### Exercise requirements
From the data that follows, copy every line holding the string "сдачи".

▼

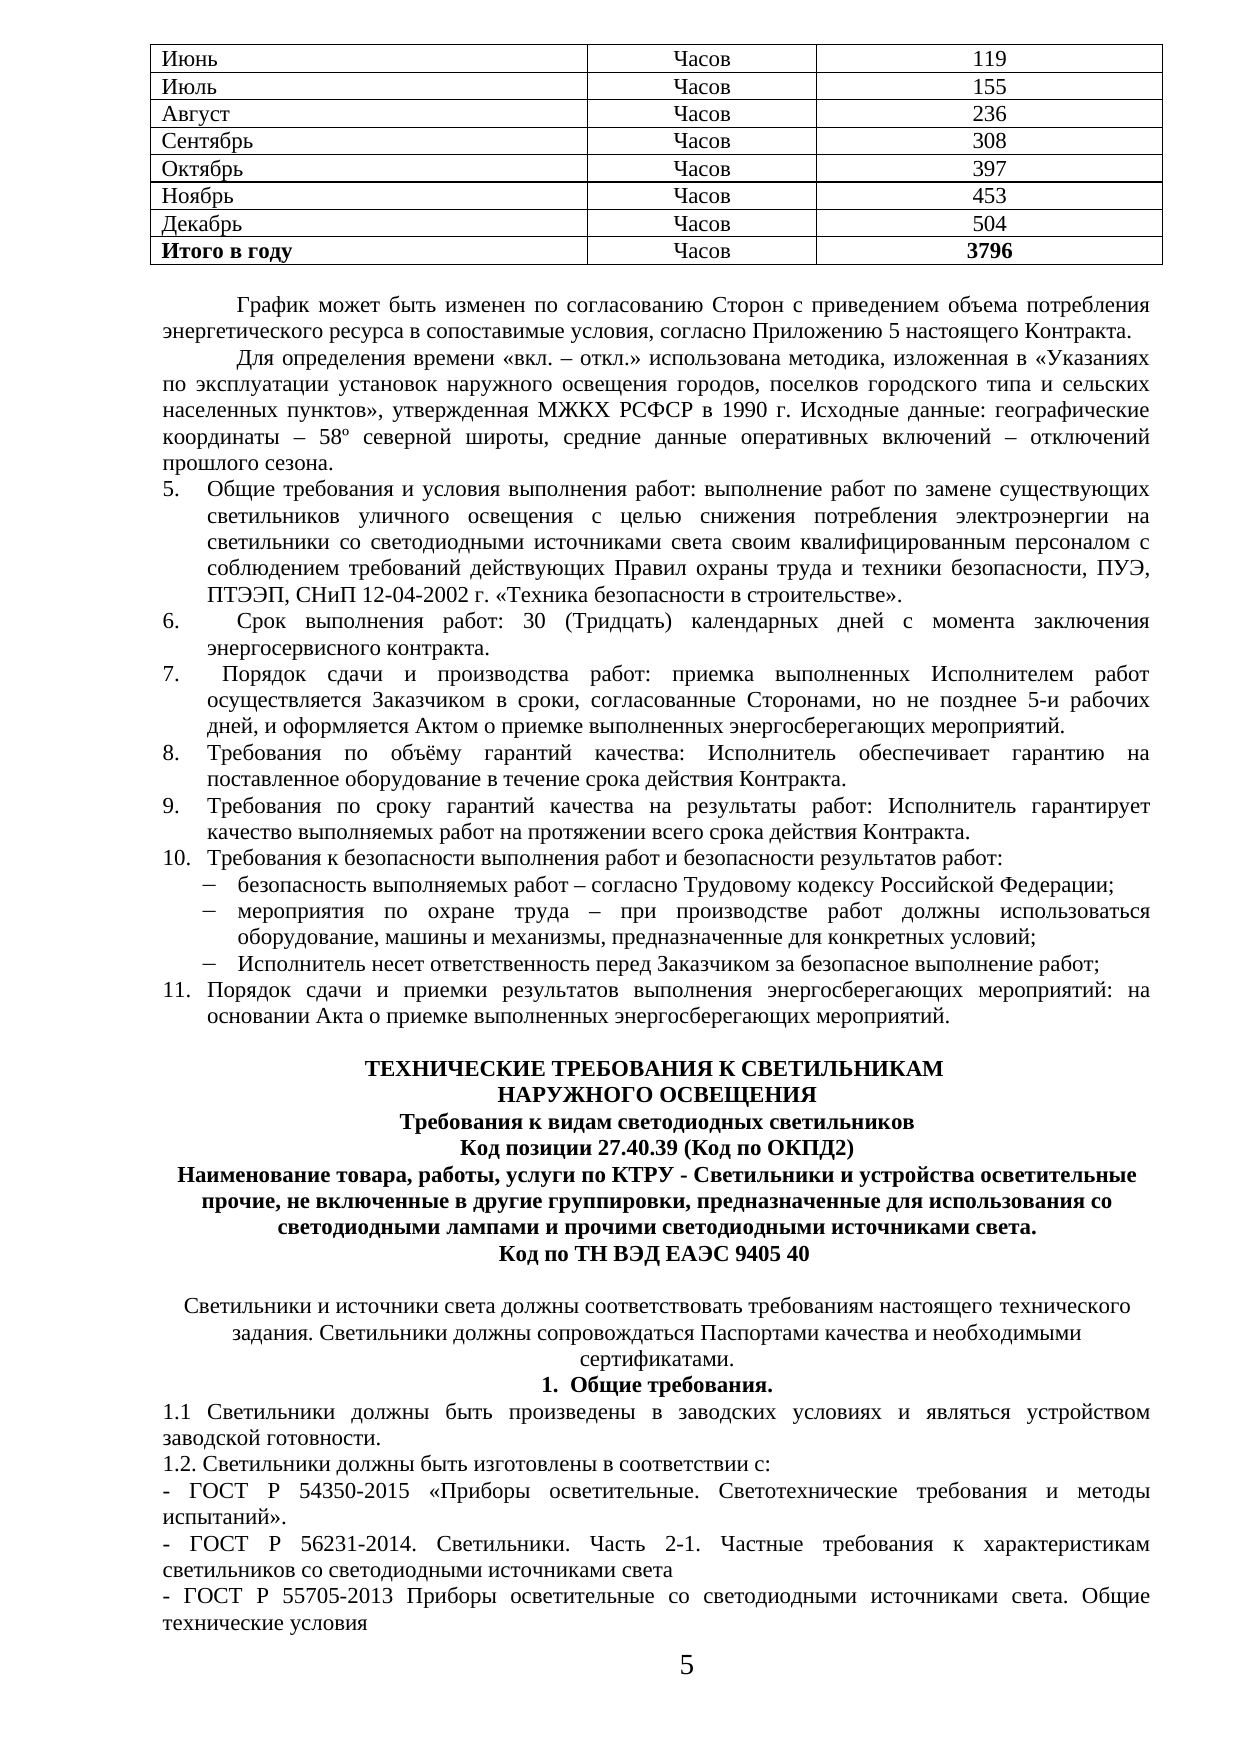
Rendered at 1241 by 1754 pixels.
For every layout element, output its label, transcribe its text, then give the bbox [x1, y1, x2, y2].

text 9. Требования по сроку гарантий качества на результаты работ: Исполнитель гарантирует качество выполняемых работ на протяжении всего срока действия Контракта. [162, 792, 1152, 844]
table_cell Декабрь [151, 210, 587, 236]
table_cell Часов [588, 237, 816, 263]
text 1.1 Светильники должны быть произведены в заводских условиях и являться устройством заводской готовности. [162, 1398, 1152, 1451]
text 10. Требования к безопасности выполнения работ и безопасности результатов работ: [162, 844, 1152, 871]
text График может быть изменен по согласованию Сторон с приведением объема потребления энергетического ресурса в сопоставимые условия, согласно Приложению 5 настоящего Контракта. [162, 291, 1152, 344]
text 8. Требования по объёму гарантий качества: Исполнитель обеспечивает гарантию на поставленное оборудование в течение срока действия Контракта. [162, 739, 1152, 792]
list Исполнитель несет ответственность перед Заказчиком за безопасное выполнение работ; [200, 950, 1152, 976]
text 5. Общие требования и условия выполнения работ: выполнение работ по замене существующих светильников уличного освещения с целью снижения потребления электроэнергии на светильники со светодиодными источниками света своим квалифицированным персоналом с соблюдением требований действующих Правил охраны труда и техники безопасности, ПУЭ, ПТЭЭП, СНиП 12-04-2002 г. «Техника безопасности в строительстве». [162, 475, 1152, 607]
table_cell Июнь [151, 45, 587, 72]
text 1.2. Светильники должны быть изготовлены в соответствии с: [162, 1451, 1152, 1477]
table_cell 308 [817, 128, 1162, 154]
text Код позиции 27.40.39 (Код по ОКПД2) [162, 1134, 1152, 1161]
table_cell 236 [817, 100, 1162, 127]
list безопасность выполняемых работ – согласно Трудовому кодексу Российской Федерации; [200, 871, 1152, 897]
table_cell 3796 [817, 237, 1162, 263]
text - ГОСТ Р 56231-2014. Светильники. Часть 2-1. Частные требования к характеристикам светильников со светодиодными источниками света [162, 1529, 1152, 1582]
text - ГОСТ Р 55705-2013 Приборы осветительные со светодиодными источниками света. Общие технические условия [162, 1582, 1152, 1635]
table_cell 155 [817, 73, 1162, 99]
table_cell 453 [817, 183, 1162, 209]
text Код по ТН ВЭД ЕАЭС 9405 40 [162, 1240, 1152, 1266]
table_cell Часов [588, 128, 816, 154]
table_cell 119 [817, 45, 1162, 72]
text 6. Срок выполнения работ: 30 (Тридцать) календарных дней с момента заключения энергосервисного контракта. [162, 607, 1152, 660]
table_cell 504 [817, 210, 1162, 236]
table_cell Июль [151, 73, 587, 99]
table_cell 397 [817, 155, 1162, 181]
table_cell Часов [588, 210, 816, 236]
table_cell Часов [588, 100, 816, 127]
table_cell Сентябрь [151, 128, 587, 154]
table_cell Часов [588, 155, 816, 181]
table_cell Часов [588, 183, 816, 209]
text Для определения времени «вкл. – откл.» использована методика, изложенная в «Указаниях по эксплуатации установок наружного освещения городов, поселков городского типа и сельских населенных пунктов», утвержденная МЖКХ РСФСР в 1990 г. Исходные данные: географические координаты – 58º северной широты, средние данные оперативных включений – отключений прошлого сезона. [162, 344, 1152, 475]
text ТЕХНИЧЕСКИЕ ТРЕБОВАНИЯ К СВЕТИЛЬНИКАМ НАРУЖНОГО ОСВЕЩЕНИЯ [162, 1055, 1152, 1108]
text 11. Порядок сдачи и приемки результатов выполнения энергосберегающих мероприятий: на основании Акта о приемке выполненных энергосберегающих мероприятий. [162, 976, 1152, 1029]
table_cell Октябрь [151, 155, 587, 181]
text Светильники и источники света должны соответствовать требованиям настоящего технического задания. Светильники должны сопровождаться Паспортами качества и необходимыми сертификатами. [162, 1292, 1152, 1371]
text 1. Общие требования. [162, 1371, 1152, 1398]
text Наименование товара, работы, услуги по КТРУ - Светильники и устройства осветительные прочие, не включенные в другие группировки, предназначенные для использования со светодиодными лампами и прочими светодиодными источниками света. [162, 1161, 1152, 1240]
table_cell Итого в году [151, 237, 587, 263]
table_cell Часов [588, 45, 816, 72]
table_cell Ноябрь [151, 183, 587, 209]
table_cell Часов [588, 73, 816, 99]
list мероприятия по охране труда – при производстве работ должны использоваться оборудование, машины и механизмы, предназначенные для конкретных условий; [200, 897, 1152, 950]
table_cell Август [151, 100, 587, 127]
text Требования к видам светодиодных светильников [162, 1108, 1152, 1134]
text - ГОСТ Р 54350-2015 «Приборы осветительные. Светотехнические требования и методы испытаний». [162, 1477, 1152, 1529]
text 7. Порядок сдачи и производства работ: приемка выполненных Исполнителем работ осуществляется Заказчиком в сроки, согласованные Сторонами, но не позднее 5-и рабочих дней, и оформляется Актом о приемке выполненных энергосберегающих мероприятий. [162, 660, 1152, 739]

▲

### Task answer
text 11. Порядок сдачи и приемки результатов выполнения энергосберегающих мероприятий: на основании Акта о приемке выполненных энергосберегающих мероприятий. [162, 976, 1152, 1029]
text 7. Порядок сдачи и производства работ: приемка выполненных Исполнителем работ осуществляется Заказчиком в сроки, согласованные Сторонами, но не позднее 5-и рабочих дней, и оформляется Актом о приемке выполненных энергосберегающих мероприятий. [162, 660, 1152, 739]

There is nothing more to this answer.